## [TEXTE PROPOSÉ]
###

Emi Yagi est éditrice pour un magazine féminin au Japon. Elle est née en 1988 et vit à Tokyo. Journal d’un vide est son premier roman, pour lequel elle a remporté le prix Osamu Dazai, remis chaque année au meilleur premier roman japonais.

Puisqu’elle est la seule femme de son équipe, c’est Mme Shibata, une jeune trentenaire diplômée, qui hérite des tâches quotidiennes les plus ingrates. Faire le café, ranger la salle de réunion, laver les tasses sales de tous ses homologues masculins…

Mais un jour, dans un accès de rébellion non prémédité, elle refuse. L’odeur d’un mégot se consumant au fond d’une énième tasse de café lui donne la nausée. Du fait de sa grossesse, annonce-t-elle. Seule ombre au tableau : Mme Shibata n’est pas enceinte…

Journal d’un vide d’Emi Yagi est un récit plein d’audace et de surprises sur la maternité et la place des femmes dans le monde du travail au Japon.

Découpé comme un journal de bord, semaine après semaine, nous suivons l’héroïne tout au long de sa fausse grossesse. Même si son entourage professionnel est étonné, nul ne remet en doute cette grossesse bien que pendant des mois le ventre de Madame Shibata reste désespérément plat.

Au fil du roman, une mécanique folle se met en marche tandis qu’une nouvelle vie s’offre à notre héroïne. Sa condition la protège désormais des heures supplémentaires, de la photocopieuse et de la machine à café.

###

## [DONNÉES À EXAMINER]
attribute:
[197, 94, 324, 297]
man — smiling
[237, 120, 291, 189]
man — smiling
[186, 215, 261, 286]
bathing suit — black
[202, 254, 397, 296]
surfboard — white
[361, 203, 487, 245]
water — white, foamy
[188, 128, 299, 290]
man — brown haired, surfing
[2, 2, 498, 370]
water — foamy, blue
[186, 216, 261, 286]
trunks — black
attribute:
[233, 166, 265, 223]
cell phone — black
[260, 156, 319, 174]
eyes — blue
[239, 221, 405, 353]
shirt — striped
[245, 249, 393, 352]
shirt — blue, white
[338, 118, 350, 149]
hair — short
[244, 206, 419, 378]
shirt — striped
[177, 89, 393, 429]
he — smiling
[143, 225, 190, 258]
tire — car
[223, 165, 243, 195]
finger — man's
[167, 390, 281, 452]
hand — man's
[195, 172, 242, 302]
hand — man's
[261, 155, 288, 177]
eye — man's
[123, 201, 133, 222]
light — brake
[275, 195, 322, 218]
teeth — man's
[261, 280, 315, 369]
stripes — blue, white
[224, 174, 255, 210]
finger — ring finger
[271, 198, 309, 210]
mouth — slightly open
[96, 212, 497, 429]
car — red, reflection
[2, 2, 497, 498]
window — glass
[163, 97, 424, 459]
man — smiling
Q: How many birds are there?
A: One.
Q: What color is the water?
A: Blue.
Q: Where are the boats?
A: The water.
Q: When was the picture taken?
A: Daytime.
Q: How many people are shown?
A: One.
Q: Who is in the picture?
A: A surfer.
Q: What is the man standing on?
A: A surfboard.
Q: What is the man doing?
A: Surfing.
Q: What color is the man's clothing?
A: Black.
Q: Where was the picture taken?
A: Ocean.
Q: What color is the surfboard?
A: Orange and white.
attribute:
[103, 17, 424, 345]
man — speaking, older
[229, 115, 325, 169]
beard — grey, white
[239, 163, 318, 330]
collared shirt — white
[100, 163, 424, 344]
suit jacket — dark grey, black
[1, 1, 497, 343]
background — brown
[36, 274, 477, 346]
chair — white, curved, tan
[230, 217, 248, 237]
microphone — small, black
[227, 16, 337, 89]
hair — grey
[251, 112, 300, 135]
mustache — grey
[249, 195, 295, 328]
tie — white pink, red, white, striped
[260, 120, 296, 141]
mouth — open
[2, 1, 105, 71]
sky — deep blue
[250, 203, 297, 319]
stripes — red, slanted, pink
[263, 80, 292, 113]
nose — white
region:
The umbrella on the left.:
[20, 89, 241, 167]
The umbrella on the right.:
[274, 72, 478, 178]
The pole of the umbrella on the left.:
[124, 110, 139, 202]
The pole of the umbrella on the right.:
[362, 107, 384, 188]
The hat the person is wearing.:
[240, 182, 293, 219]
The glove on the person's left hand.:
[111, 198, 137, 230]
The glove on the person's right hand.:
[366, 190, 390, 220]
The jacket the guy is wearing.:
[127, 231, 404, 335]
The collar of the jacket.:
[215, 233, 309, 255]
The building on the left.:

###

## [PROBLÈMES À RÉSOUDRE]
#1 Répondez aux questions suivantes d’après la présentation de Journal d’un vide.
(a) En quelle année Emi Yagi est-elle née ?
(b) Quelle odeur donne la nausée à Mme Shibata ?
(c) De quoi sa condition protège-t-elle désormais Mme Shibata ?
#2 Recopiez fidèlement le passage de la présentation de Journal d’un vide qui va de « Découpé comme un » jusqu’à « reste désespérément plat. » inclus.
#3 Rédigez la suite de la présentation de Journal d’un vide à partir de l’endroit où elle s’arrête.

## [LISTE DES RÉPONSES]
#1
(a) Emi Yagi est née en 1988.
(b) C’est l’odeur d’un mégot se consumant au fond d’une énième tasse de café.
(c) Elle la protège des heures supplémentaires, de la photocopieuse et de la machine à café.

#2
Découpé comme un journal de bord, semaine après semaine, nous suivons l’héroïne tout au long de sa fausse grossesse. Même si son entourage professionnel est étonné, nul ne remet en doute cette grossesse bien que pendant des mois le ventre de Madame Shibata reste désespérément plat.

#3
Elle peut enfin se reposer, rentrer plus tôt, prendre des cours d’aérobic prénatale, suivre sa grossesse grâce à une application et même… assister à sa première échographie.

Puis, alors que son ventre grossit et que la frontière avec la réalité s’estompe, une question demeure : jusqu’où cette « grossesse » peut-elle aller ?

C’est un roman vraiment surprenant et singulier que nous propose Emi Yagi. L’autrice nous fait découvrir le monde du travail à la nipponne, les relations sociales policées, le célibat…

Emi Yagi met aussi en lumière la place de la femme dans le milieu professionnel, dans la société en général et au sein de sa famille. Mais elle aborde aussi aussi la maternité, la solitude et le renouveau.

Je me rends compte au fur et à mesure de mes incursions dans la littérature japonaise contemporaine, combien la vie est extrêmement codifiée et si différente de nos existences d’occidentaux et ce roman est vraiment éclairant de ce point de vue.

J’ai beaucoup aimé suivre Madame Shibata dans son quotidien et lorsque l’on s’intéresse, comme moi, à la condition féminine, et aux romans qui l’abordent, c’est un récit réellement intéressant que cette problématique dans une société très traditionnelle, où la place de l’homme et de la femme est tellement codifiée.

Je vous le conseille si vous aimez la littérature japonaise ou que vous souhaitez la découvrir, il vaut vraiment le coup d’oeil.

Un grand merci aux éditions Robert Laffont pour cette pépite.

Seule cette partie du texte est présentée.